## [Descripción de la tarea]
Prosiga el texto sobre el escritor y la moral a partir de su última oración.

**** Texto para análisis

14.2.12

El escritor, la molesta moral

Yo creo que pocas actividades me hacen cuestionar mi desempeño moral como la actividad del arte. Es cierto: muchas, todas, las actividades, deberían de ser capaces de ayudarnos, con mayor o menor poder, a revisar nuestra moral. Pero algunos eventos chocantes, como por ejemplo ir al supermercado y escoger entre brócolis o algo fritable, han perdido su efectividad y no me invitan a cuestionarme. Para otras personas puede ser una detonación moral instantánea el hecho de que tengamos la comida encarcelada detrás de una vitrina, aunque difícilmente un domingo en el estadio Centenario les resulte en una reflexión moral casi prenirvánica. Y, por ejemplo, para mí el símbolo de la masa-hinchada, del individuo-barra-brava levadura de esa masa, ese resumen del hombre-guiso-moral -que es el deporte profesional, rentado-, es moralmente poderosísimo, y siempre me cuestiono cosas al observar ese estadio.

********
**** Ítems extraídos

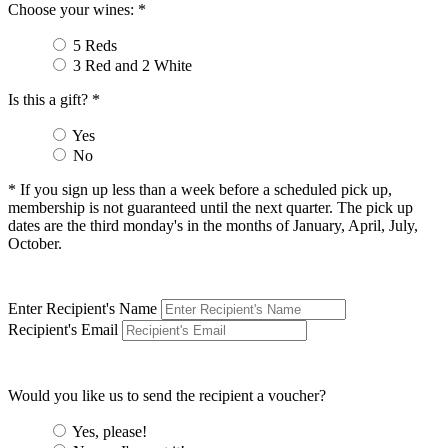
Choose your wines: *
5 Reds
3 Red and 2 White
Is this a gift? *
Yes
No
* If you sign up less than a week before a scheduled pick up,
membership is not guaranteed until the next quarter. The pick up
dates are the third monday's in the months of January, April, July,
October.
Enter Recipient's Name
Recipient's Email
Would you like us to send the recipient a voucher?
Yes, please!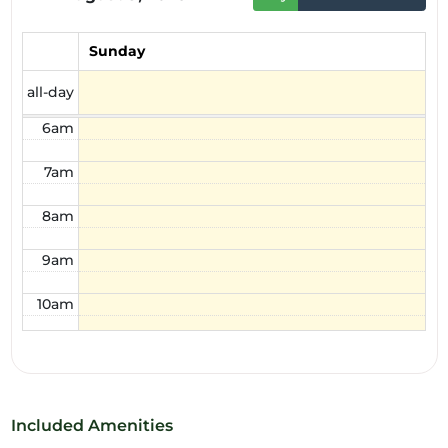
4am
Sunday
5am
all-day
6am
7am
8am
9am
10am
11am
12pm
Included Amenities
1pm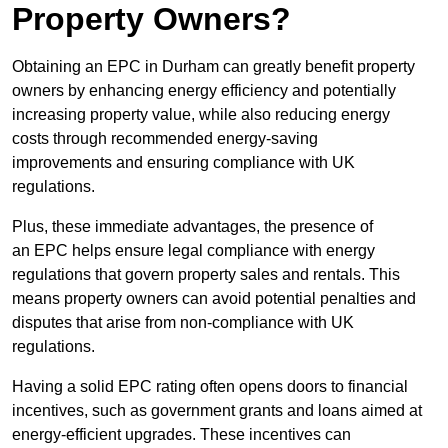
Property Owners?
Obtaining an EPC in Durham can greatly benefit property
owners by enhancing energy efficiency and potentially
increasing property value, while also reducing energy
costs through recommended energy-saving
improvements and ensuring compliance with UK
regulations.
Plus, these immediate advantages, the presence of
an EPC helps ensure legal compliance with energy
regulations that govern property sales and rentals. This
means property owners can avoid potential penalties and
disputes that arise from non-compliance with UK
regulations.
Having a solid EPC rating often opens doors to financial
incentives, such as government grants and loans aimed at
energy-efficient upgrades. These incentives can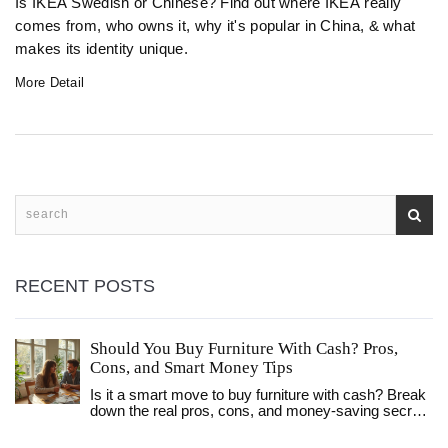
Is IKEA Swedish or Chinese? Find out where IKEA really
comes from, who owns it, why it's popular in China, & what
makes its identity unique.
More Detail
RECENT POSTS
Should You Buy Furniture With Cash? Pros,
Cons, and Smart Money Tips
Is it a smart move to buy furniture with cash? Break
down the real pros, cons, and money-saving secrets
to making the best choice for your home and wallet.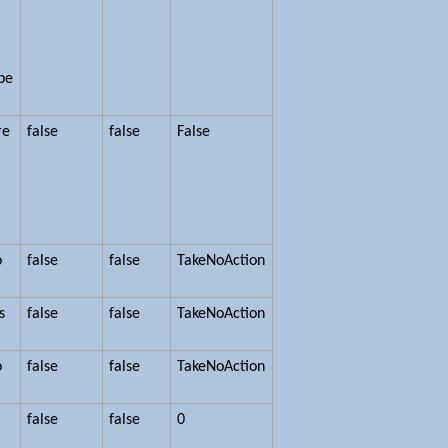
ype
re
false
false
False
o
false
false
TakeNoAction
s
false
false
TakeNoAction
o
false
false
TakeNoAction
false
false
0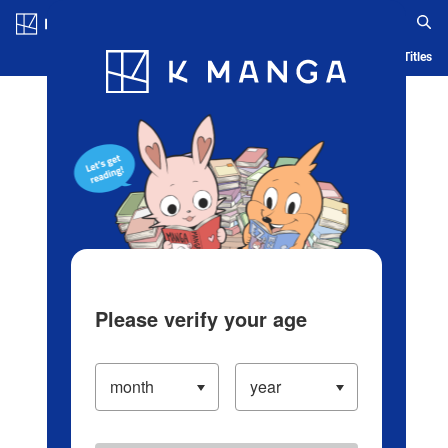
Log in/Create Account
Blog
App
Ranking
History
Serialized Titles
Please verify your age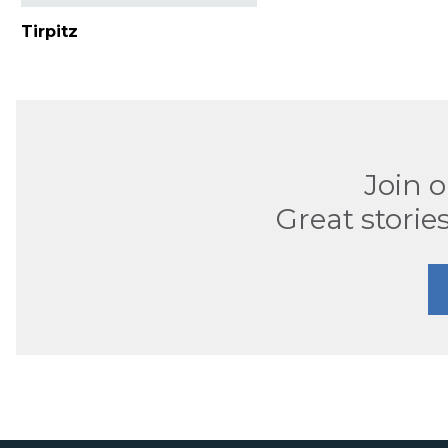
Tirpitz
Join 
Great stories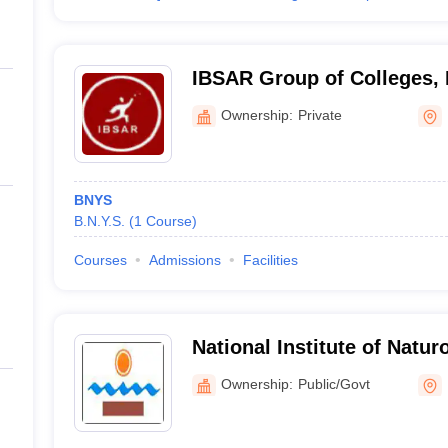
IBSAR Group of Colleges,
Ownership:
Private
BNYS
B.N.Y.S.
(
1
Course
)
Courses
Admissions
Facilities
National Institute of Natu
Ownership:
Public/Govt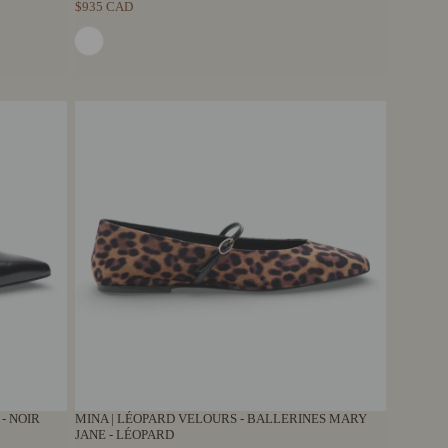
$935 CAD
 - NOIR
MINA | LÉOPARD VELOURS - BALLERINES MARY
JANE - LÉOPARD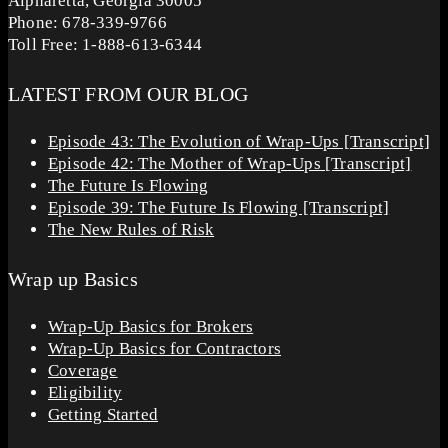
Alpharetta, Georgia 30005
Phone: 678-339-9766
Toll Free: 1-888-613-6344
LATEST FROM OUR BLOG
Episode 43: The Evolution of Wrap-Ups [Transcript]
Episode 42: The Mother of Wrap-Ups [Transcript]
The Future Is Flowing
Episode 39: The Future Is Flowing [Transcript]
The New Rules of Risk
Wrap up Basics
Wrap-Up Basics for Brokers
Wrap-Up Basics for Contractors
Coverage
Eligibility
Getting Started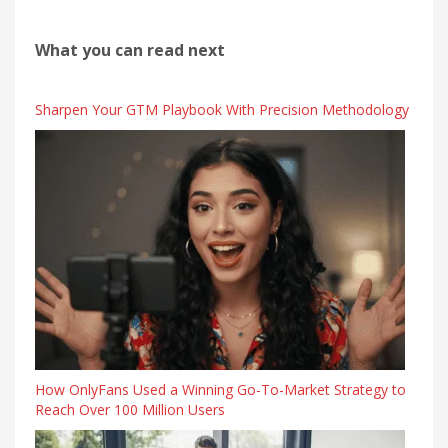
What you can read next
Sharpen Your GTM Playbook With Precision Methodology
How OnlyFans Used a Winning Go-To-Market Strategy to
Reach Over 100 Million Users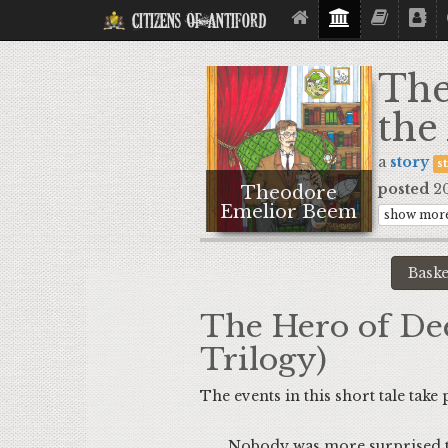
Citizens Of Antiford
The
the
a
story
s
posted
20
Theodore
Emelior Beem
show more
The Hero of Dee
Trilogy)
The events in this short tale take
Nobody was more surprised than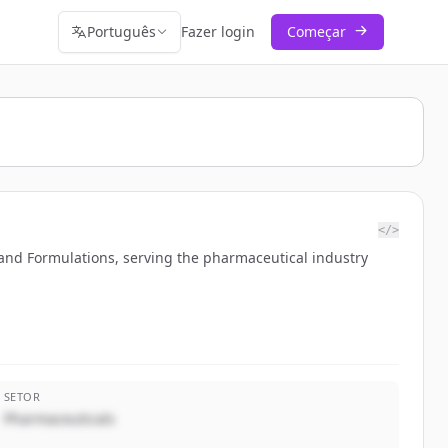
Português
Fazer login
Começar
</>
 and Formulations, serving the pharmaceutical industry
SETOR
Pharmaceuticals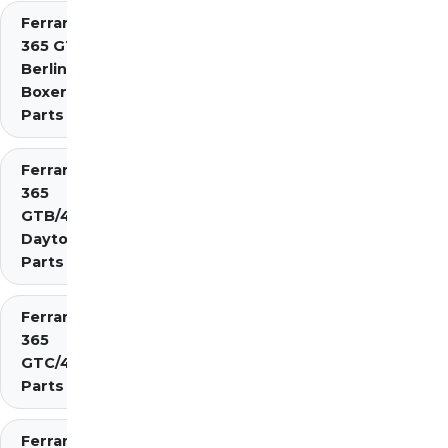
Ferrari
365 GT4
Berlinetta
Boxer
Parts
Ferrari
365
GTB/4
Daytona
Parts
Ferrari
365
GTC/4
Parts
Ferrari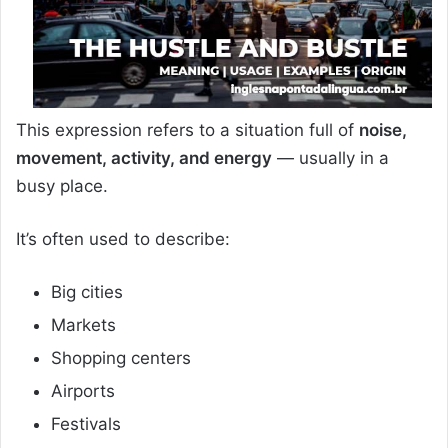
This expression refers to a situation full of
noise,
movement, activity, and energy
— usually in a
busy place.
It’s often used to describe:
Big cities
Markets
Shopping centers
Airports
Festivals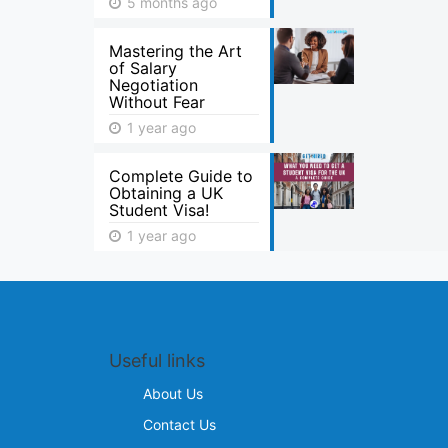
5 months ago
Mastering the Art
of Salary
Negotiation
Without Fear
1 year ago
Complete Guide to
Obtaining a UK
Student Visa!
1 year ago
Useful links
About Us
Contact Us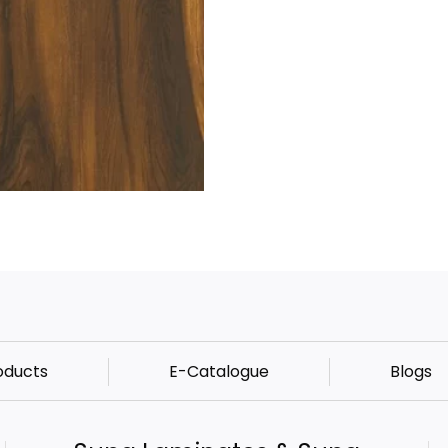
oducts
E-Catalogue
Blogs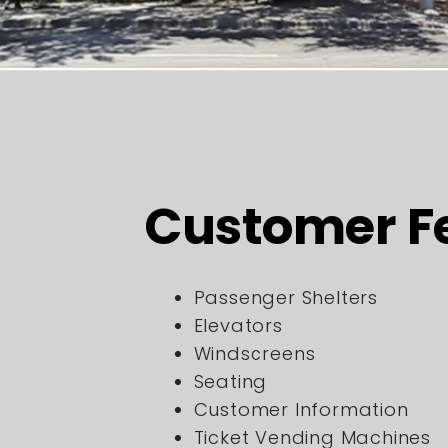
Customer F
Passenger Shelters
Elevators
Windscreens
Seating
Customer Information
Ticket Vending Machines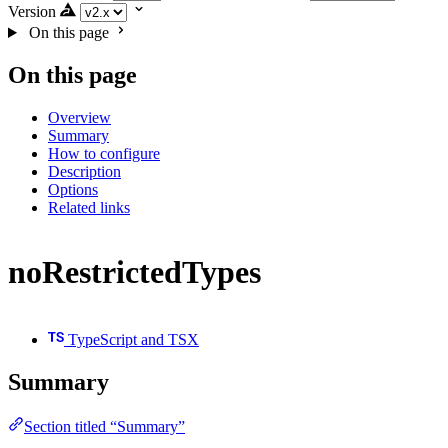
Version
On this page
On this page
Overview
Summary
How to configure
Description
Options
Related links
noRestrictedTypes
TypeScript and TSX
Summary
Section titled “Summary”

********

## [Espacio de respuesta]
En cuanto a escritores, pues... no sé. Quizá la moral no sea, digamos, un tema popular entre nosotros, no lo sé. Quizá es porque lo encaramos mal: lo encaramos como una relación moral-texto, que de manera automática se convierte en una especie de guerrita entre muchas cosas, principalmente: nuestros prejuicios acerca de nuestro propio texto, nuestros prejuicios acerca de la moral, nuestros deseos acerca de nuestro propio texto y nuestros complejos acerca de nuestro propio texto. Todo alrededor de "nuestro propio texto". Todo como si el texto fuese, efectivamente, nuestro.

Nunca he tenido una plática apenas fructífera con otro escritor acerca de la moral, él, y su actividad. Ey, es más, creo que nunca he tenido una plática apenas fructífera con nadie acerca de esto. Miento, con mi hija sí. Y lo complejo de su pensamiento acerca de la moral es escalofriante cuando me lo expresa de forma tan sencilla. Me hace decirme "Oye, si es así yo quiero ser niño también".

Uno de los principales obstáculos que tuve/tengo para este tipo de plática con otros escritores es el de que las patologías de nuestros egos constantemente se interponían. Con un carácter incesante patrullan sus textos, como verdaderos estancieros, asegurándose de que sus textos están bien alimentados, que en sus corrales tienen aguan, y que los cuidan lectores-capataces fieles. Se escandalizan si presienten cualquier amenaza de sequía prolongada. Y cualquier intromisión en las chacras textuales, o el más mínimo gesto de poner una mano en una de sus alambradas, es rebatido con un escopetazo de advertencia. Y esto es un hecho moral, qué un hecho, un equipo entero de morales.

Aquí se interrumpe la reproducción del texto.